━━ Provided passage

At 1:50 PM, July 08, 2005, Anonymous PoliticalKanchha said...

Blogdai, are you stationed in Nepal or do you write from abroad?

 
At 6:54 PM, July 08, 2005, Blogger blogdai said...

Agree with you completely. Unprofessional is a good way to describe G's handling of things.

The takeover was necessary and seen as a good move by many but G has a real chance of blowing it by his treatment of the press and citizens. Does he not see that this only fuels world animosity towards his moves?

Plus, surrounding yourself with "yes men" from the Panchayat era, like Tulsi Giri, sends the worst signal possible to the people of Nepal. it says that G. has no original ideas or model for his takeover other than the Panchayat model. I do not believe this to be the real case, but, yes, G. should have thought of this ahead of time.

Good thoughts, Politicalkancha, looking forward to more.

-=blogdai

 
At 4:56 AM, July 09, 2005, Anonymous Anonymous said...

ref: the kings mistakes...hey by the way did george bush take the blame for abu grahib?
ref :bad news rising...http://hindustantimes.com/news/7598_1425544,000500020003.htm if this is even 1% true then this agony is going to drag on for years...
ref: the makeover...hey the guy is a gentleman..abso just keep the lut away

 
At 6:46 AM, July 09, 2005, Blogger blogdai said...

We would be lost in a sea of anti-Bush blogs had we not chosen the King and Paras a targets of our teasing.

STay away sounds intriguing. How about a "Para World Tour?" Let's start with Antarctica.

-=blogdai

 
At 10:42 AM, July 09, 2005, Anonymous Anonymous said...

some good p stories are there from his good old days before he became cp....the best one i heard is when he got beaten up by bouncers in a delhi 5 star hotel ..no wonder he's running after china

 
At 2:16 PM, July 09, 2005, Anonymous PoliticalKanchha said...

I had read the article regarding LTTE training Nepali Maoists a couple of days ago. I had treated the article with skepticism.

But the more I think about it, the more reasonable it seems. I mean, the Maoists have got to be getting some good training to have come so far.

━━━━

Assignment A:
In the comment thread about Nepal's king, rewrite the part from "STay away sounds" to "article with skepticism.", swapping "Antarctica" for "Greenland".
Assignment B:
Translate this sentence from the comment thread about Nepal's king into Spanish: "I had treated the article with skepticism."
Assignment C:
Write what comes next in the comment thread about Nepal's king, picking up after its last sentence.

━━ Information given

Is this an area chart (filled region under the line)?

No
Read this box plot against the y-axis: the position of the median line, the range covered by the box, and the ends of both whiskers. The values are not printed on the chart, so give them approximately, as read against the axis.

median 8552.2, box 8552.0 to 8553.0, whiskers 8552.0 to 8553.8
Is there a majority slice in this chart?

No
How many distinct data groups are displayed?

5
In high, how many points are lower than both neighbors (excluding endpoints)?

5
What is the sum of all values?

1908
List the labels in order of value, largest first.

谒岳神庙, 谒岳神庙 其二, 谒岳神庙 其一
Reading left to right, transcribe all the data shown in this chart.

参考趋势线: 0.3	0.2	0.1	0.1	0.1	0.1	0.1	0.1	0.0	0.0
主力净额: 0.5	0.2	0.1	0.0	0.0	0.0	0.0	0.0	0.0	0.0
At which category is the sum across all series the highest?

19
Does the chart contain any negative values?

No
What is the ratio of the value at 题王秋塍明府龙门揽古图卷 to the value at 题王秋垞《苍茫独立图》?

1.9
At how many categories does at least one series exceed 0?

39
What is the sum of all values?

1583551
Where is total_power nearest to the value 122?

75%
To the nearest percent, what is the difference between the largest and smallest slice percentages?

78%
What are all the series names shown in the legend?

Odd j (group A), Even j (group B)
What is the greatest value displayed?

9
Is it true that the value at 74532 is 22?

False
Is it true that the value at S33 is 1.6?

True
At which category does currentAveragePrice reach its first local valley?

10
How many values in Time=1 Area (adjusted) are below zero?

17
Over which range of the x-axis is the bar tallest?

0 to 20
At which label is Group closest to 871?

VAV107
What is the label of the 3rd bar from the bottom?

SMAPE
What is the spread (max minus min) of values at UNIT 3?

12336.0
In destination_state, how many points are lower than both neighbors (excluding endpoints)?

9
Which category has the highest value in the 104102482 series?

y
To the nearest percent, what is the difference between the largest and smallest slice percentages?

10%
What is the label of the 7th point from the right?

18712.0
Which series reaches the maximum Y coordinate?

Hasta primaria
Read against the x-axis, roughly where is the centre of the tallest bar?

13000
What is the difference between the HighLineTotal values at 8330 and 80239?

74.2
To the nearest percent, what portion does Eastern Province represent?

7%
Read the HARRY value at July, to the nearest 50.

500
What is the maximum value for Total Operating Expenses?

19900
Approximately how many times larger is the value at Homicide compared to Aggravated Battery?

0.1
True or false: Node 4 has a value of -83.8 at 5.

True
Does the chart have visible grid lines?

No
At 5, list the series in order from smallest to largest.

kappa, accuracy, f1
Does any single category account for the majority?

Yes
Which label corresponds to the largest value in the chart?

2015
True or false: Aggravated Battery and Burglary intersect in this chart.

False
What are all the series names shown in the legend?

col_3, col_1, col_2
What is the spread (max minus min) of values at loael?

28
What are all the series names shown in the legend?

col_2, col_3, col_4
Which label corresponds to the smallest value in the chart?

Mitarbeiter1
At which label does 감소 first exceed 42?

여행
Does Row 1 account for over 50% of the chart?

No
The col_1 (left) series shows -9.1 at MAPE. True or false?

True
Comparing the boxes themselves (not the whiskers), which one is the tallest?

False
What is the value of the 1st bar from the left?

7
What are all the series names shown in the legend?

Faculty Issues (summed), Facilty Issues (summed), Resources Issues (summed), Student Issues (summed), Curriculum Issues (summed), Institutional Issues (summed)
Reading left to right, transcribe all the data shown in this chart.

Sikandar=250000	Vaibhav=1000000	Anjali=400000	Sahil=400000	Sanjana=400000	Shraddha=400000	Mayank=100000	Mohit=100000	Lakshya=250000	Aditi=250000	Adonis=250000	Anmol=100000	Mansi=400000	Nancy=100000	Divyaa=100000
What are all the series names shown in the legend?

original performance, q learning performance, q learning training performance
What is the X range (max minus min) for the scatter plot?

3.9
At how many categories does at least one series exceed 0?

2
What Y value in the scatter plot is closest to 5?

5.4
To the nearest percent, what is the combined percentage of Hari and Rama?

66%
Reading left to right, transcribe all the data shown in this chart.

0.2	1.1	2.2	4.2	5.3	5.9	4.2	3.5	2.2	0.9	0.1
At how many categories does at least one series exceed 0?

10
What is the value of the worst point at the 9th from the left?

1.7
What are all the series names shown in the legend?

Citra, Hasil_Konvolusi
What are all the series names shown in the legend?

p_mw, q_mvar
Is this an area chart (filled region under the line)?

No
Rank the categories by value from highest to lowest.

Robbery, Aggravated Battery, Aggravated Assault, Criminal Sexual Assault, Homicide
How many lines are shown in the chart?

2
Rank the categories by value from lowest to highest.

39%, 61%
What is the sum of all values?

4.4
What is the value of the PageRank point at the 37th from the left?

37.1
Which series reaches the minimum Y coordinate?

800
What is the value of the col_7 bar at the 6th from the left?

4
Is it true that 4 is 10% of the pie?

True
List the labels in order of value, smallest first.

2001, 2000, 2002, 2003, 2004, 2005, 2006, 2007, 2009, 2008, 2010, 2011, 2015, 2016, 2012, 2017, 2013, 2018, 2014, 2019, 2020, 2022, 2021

━━━━

Reply A:
STay away sounds intriguing. How about a "Para World Tour?" Let's start with Greenland.

-=blogdai

 
At 10:42 AM, July 09, 2005, Anonymous Anonymous said...

some good p stories are there from his good old days before he became cp....the best one i heard is when he got beaten up by bouncers in a delhi 5 star hotel ..no wonder he's running after china

 
At 2:16 PM, July 09, 2005, Anonymous PoliticalKanchha said...

I had read the article regarding LTTE training Nepali Maoists a couple of days ago. I had treated the article with skepticism.

Reply B:
Había tratado el artículo con escepticismo.

Reply C:
[Not to forget that had King Birendra let Girija use the army seven years ago, they would have certainly not been this successful.]

 
At 8:13 PM, July 09, 2005, Anonymous PoliticalKanchha said...

i wanted to direct your attention to the Failed State Index that was published in the July/August edition of Foreign Policy.

http://www.fundforpeace.org/programs/fsi/fsindex.php

[blog dai, there's a better chart that was published in the magazine but not put up online, that i have scanned. i was hoping you could add it to your website. i need your email add if you'd like to do this.]

As you can see, Nepal is ranked 35th, below Pakistan, Bhutan, and Bangladesh.

 
At 3:14 PM, July 15, 2005, Blogger blogdai said...

It's interesting, but I often wonder at the objectivity of those who prepare such things as "failed state indexes."

By who's standards? Who selects the criteria by which a state is measured as a success or failure?

Is political chaos the bell-weather indicator? If so, was the U.S. a "failed state" during the civil war?

I'd be more inclined to follow such an index if it were labeled something like: "transitional state index."

-=blogdai

 
At 1:23 PM, July 20, 2005, Anonymous Anonymous said...

Oh delight!!!

India would like Nepal's support for a permanent seat on the UN Security Council. It would seem now is a great time for Big G to ask India for its support against Maobadi. Don't you think?

You scratch my back and i will scratch yours?

 
At 4:03 PM, July 20, 2005, Blogger blogdai said...

You are a political animal anonymous!

What this shows me is a decided lack of seriousness on India's part towards the Nepal situation.

Saunter off and pretend nothing is wrong when you need some help from little brother, eh, India?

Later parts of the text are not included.